Yet 82 per cent of respondents told the Ipsos polling agency they would support retaliatory tariffs, Global News reported last week. “An overwhelming majority of Canadians think their country should fight fire with fire if Donald Trump carries through on his threat to impose a sweeping 25 per cent tariff on Canadian goods and services sold into the U.S. market,” the TV network wrote.
That indignation took many forms—from Quebec “snowbirds” selling their Florida properties and vowing to migrate back north, to analysis challenging Trump’s ludicrous insistence that the super-sized trading relationship between the two countries means the U.S. is subsidizing Canada.
“Trump’s claim Canada is subsidized by the U.S. is laughable—and Trump’s economic team certainly knows it,” wrote economist Jim Stanford, director of the Centre for Future Work, in mid-January. “Indeed, in at least three ways Canada is clearly subsidizing the U.S., through trade arrangements that diverge from normal international trade or business practices”: including “large shipments of secure, lower-cost energy”, net imports of “weakly regulated, underreported, and largely untaxed” services from the U.S. to Canada, and low-interest loans from Canadian investors that are “fully equivalent to the bilateral trade deficit.”
Stanford added that Canada is the biggest market in the world for U.S. exports, at US$440 billion in 2023, accounts for only 5 per cent of the U.S. merchandise trade deficit, and makes up for it through investment flows and by importing U.S. services that are only reflected in trade statistics.
Breaking Free from Oil
The other line of argument is that this is the moment for Canada to shrink its economic dependence on the United States—and break free from oil—once and for all.
“As Europe did in response to Putin’s invasion of Ukraine, we need to rapidly make ourselves less dependent on oil and gas,” Climate Emergency Unit Team Lead Seth Klein wrote on LinkedIn. “Fossil fuels are a poison, not only to the Earth but to democracy, and the more reliant we are on these products, the more it serves the petro-oligarchs and their political servants like Putin and Trump.”
In its acceptance of Trump’s threats, Klein added, “the oil and gas industry is being revealed as treacherous; after wrapping themselves in the Canadian flag for years, turns out they are ready to roll over and become the 51st state on a dime.”
*-*-*
EXERCISE AIM - Rewrite the part of the article on Canada's answer to Trump's tariff threat, starting with "Stanford added that" and going on through "and for all.", with "merchandise" changed to "goods".
*-*-*
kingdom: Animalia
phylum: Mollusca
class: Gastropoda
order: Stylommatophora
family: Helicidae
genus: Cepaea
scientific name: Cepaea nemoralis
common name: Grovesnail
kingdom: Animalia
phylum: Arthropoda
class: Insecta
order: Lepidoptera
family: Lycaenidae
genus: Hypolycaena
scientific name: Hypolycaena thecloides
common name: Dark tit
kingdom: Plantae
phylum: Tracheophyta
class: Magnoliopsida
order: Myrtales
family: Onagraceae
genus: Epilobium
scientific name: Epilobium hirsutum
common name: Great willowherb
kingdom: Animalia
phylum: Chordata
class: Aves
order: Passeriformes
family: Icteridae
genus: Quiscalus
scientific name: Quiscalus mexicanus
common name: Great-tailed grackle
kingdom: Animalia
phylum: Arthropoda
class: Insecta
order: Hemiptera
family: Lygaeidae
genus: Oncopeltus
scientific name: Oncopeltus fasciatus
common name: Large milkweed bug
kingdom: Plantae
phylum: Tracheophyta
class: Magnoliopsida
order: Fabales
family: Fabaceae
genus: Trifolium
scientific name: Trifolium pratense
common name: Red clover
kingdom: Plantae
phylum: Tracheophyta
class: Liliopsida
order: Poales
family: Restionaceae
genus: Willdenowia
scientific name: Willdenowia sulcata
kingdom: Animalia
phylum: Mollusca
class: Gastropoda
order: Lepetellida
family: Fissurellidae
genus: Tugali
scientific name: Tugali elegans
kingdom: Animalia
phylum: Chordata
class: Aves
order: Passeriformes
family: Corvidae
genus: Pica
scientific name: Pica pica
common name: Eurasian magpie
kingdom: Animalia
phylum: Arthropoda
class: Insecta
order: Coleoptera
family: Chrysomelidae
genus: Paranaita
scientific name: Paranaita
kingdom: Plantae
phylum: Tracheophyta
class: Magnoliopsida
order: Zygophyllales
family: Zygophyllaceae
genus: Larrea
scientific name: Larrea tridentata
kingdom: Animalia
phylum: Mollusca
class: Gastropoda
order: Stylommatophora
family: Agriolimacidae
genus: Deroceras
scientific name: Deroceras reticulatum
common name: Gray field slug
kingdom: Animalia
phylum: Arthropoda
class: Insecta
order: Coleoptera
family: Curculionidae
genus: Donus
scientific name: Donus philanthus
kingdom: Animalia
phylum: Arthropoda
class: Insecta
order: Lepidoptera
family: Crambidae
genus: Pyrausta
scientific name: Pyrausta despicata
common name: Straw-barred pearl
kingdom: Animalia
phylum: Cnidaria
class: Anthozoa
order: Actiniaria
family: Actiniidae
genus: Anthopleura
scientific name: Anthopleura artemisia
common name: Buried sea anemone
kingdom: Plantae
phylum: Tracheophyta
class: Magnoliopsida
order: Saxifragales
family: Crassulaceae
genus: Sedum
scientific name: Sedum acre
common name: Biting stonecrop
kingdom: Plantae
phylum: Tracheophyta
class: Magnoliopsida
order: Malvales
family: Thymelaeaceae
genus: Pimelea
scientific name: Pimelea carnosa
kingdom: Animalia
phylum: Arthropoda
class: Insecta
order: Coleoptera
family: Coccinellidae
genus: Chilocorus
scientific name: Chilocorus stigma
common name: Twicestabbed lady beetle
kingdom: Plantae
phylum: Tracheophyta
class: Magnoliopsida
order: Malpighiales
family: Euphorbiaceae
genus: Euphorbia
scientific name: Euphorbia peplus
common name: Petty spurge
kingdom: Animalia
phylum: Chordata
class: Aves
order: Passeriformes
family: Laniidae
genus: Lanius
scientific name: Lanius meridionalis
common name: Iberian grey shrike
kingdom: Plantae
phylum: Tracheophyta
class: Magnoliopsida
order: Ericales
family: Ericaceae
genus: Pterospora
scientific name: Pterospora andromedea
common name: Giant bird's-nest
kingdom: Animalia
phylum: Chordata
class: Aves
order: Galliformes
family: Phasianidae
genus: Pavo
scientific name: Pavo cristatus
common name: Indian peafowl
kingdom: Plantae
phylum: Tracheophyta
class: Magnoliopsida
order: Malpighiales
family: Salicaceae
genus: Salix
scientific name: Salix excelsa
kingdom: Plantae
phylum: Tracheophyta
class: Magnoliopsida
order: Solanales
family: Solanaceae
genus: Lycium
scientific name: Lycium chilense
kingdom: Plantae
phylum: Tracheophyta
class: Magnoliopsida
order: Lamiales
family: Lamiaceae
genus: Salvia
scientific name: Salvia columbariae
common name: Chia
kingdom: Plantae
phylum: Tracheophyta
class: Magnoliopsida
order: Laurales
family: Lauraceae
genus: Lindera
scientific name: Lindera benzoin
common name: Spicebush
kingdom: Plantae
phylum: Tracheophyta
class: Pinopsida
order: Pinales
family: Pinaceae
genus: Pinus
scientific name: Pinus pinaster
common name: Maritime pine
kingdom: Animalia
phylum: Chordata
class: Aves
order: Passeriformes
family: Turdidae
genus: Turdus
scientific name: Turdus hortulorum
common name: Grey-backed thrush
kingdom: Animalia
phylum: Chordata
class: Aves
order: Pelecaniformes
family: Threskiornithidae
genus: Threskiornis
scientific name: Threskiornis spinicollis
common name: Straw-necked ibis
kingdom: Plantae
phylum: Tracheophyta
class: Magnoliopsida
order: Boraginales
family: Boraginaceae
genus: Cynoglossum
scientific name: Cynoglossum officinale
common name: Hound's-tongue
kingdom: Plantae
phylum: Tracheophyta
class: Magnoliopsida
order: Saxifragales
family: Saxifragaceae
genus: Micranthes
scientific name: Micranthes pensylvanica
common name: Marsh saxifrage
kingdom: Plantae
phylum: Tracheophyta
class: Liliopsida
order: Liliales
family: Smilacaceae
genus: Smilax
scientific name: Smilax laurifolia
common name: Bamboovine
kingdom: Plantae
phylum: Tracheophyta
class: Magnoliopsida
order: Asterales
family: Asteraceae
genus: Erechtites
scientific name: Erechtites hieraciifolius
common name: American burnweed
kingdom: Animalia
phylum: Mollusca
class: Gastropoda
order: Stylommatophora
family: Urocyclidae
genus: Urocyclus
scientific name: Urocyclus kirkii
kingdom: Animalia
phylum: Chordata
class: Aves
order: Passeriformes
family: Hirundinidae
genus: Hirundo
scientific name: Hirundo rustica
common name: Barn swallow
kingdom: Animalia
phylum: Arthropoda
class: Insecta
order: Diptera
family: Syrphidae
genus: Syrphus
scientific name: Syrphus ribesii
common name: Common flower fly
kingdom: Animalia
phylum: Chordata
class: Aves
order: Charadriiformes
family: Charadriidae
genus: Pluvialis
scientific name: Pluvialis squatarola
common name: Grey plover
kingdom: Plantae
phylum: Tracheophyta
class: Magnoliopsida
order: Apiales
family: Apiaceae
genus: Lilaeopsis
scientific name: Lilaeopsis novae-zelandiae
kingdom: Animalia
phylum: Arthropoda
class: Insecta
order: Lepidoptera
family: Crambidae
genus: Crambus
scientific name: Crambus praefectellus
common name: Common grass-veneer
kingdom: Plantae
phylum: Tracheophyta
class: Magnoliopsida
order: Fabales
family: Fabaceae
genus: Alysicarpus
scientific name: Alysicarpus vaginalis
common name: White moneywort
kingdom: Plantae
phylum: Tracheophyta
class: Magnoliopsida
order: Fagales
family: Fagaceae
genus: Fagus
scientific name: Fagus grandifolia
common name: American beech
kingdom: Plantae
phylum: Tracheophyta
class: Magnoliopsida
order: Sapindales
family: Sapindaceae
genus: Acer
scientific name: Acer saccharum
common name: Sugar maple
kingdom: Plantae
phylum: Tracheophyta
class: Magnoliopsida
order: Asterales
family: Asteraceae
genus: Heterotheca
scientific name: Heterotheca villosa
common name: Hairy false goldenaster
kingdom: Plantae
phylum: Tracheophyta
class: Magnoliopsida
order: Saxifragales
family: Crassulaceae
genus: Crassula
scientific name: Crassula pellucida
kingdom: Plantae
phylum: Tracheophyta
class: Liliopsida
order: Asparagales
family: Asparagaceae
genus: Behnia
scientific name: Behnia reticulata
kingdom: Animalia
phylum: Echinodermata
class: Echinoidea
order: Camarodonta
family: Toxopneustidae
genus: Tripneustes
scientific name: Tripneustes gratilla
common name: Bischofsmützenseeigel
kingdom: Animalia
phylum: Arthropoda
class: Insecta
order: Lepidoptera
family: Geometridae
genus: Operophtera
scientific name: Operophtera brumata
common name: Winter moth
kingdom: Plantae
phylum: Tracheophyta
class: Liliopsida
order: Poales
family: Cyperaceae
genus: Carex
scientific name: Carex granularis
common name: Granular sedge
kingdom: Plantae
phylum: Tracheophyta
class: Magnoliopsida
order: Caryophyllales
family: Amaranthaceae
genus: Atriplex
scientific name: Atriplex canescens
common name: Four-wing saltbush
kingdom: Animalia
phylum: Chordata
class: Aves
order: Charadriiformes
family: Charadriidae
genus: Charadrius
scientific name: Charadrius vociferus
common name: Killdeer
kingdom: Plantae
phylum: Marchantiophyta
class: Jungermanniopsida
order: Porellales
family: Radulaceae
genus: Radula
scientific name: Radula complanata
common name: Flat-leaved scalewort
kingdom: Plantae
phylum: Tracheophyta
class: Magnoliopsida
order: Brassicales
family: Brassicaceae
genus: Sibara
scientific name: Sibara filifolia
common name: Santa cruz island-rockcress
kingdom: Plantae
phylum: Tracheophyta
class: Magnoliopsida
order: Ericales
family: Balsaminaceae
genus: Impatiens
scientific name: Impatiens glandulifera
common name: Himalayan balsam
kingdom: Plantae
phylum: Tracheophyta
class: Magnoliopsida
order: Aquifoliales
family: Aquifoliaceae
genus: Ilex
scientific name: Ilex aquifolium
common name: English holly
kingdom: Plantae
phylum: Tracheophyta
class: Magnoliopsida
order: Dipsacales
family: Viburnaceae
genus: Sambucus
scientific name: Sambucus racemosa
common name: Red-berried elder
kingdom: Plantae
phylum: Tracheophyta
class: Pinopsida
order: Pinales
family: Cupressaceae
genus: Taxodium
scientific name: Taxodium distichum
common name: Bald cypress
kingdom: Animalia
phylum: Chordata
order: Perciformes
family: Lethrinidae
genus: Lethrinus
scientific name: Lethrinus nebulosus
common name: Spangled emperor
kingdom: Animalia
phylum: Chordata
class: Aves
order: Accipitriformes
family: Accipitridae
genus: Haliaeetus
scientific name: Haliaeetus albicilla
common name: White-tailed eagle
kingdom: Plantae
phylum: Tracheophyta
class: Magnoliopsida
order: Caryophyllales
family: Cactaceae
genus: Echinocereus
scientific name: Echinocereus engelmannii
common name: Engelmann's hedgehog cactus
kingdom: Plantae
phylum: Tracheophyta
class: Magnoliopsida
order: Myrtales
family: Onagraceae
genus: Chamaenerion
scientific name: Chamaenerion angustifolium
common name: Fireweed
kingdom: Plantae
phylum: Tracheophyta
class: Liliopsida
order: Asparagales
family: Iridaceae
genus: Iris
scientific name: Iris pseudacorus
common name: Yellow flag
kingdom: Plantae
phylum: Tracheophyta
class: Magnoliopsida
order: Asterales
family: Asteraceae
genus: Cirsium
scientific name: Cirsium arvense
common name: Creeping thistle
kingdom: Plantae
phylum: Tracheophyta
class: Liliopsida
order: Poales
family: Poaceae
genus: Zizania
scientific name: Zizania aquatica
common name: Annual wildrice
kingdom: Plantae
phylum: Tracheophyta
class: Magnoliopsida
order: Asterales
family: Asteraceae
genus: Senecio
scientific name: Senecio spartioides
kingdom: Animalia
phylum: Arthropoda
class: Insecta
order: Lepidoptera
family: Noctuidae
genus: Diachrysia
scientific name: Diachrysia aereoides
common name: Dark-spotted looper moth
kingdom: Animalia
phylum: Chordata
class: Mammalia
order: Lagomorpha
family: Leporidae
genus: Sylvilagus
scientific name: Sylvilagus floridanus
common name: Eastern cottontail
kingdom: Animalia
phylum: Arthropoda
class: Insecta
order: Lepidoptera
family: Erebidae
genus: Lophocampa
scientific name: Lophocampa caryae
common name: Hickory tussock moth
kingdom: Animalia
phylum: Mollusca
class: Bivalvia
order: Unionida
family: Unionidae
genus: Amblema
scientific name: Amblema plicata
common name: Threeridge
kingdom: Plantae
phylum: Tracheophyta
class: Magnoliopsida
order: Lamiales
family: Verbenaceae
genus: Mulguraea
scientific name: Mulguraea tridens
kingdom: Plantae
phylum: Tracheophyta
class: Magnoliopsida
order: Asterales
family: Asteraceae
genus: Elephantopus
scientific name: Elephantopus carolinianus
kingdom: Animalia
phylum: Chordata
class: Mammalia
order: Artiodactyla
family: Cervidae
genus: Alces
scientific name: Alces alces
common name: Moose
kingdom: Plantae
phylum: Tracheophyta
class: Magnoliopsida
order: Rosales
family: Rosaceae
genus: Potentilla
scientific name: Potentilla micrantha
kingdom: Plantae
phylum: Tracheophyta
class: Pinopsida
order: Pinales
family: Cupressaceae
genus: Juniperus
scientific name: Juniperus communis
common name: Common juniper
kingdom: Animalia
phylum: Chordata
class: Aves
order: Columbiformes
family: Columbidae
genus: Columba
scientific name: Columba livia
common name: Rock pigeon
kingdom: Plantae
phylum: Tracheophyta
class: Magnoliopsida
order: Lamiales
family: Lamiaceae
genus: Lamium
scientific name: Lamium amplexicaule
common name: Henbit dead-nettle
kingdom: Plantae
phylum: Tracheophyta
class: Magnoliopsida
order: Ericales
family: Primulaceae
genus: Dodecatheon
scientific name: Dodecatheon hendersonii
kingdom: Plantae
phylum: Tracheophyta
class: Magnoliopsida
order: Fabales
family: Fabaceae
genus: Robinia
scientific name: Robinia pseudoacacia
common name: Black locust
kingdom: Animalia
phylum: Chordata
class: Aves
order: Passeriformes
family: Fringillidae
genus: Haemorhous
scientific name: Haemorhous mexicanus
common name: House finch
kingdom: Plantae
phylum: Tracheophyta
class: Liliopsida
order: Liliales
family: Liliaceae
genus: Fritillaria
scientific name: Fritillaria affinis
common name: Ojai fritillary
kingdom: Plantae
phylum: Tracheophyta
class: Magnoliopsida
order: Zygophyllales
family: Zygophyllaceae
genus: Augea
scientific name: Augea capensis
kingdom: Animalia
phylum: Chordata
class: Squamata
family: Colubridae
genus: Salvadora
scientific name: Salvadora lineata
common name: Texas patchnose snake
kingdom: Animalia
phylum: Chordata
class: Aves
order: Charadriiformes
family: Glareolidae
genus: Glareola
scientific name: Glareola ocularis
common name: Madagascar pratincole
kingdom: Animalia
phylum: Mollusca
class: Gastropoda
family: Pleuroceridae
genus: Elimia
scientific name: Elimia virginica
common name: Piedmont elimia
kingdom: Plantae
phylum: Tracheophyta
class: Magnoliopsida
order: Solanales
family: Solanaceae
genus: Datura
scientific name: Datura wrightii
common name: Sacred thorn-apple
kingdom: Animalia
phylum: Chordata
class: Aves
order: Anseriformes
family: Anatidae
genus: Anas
*-*-*
EXERCISE RESPONSE -
Stanford added that Canada is the biggest market in the world for U.S. exports, at US$440 billion in 2023, accounts for only 5 per cent of the U.S. goods trade deficit, and makes up for it through investment flows and by importing U.S. services that are only reflected in trade statistics.
Breaking Free from Oil
The other line of argument is that this is the moment for Canada to shrink its economic dependence on the United States—and break free from oil—once and for all.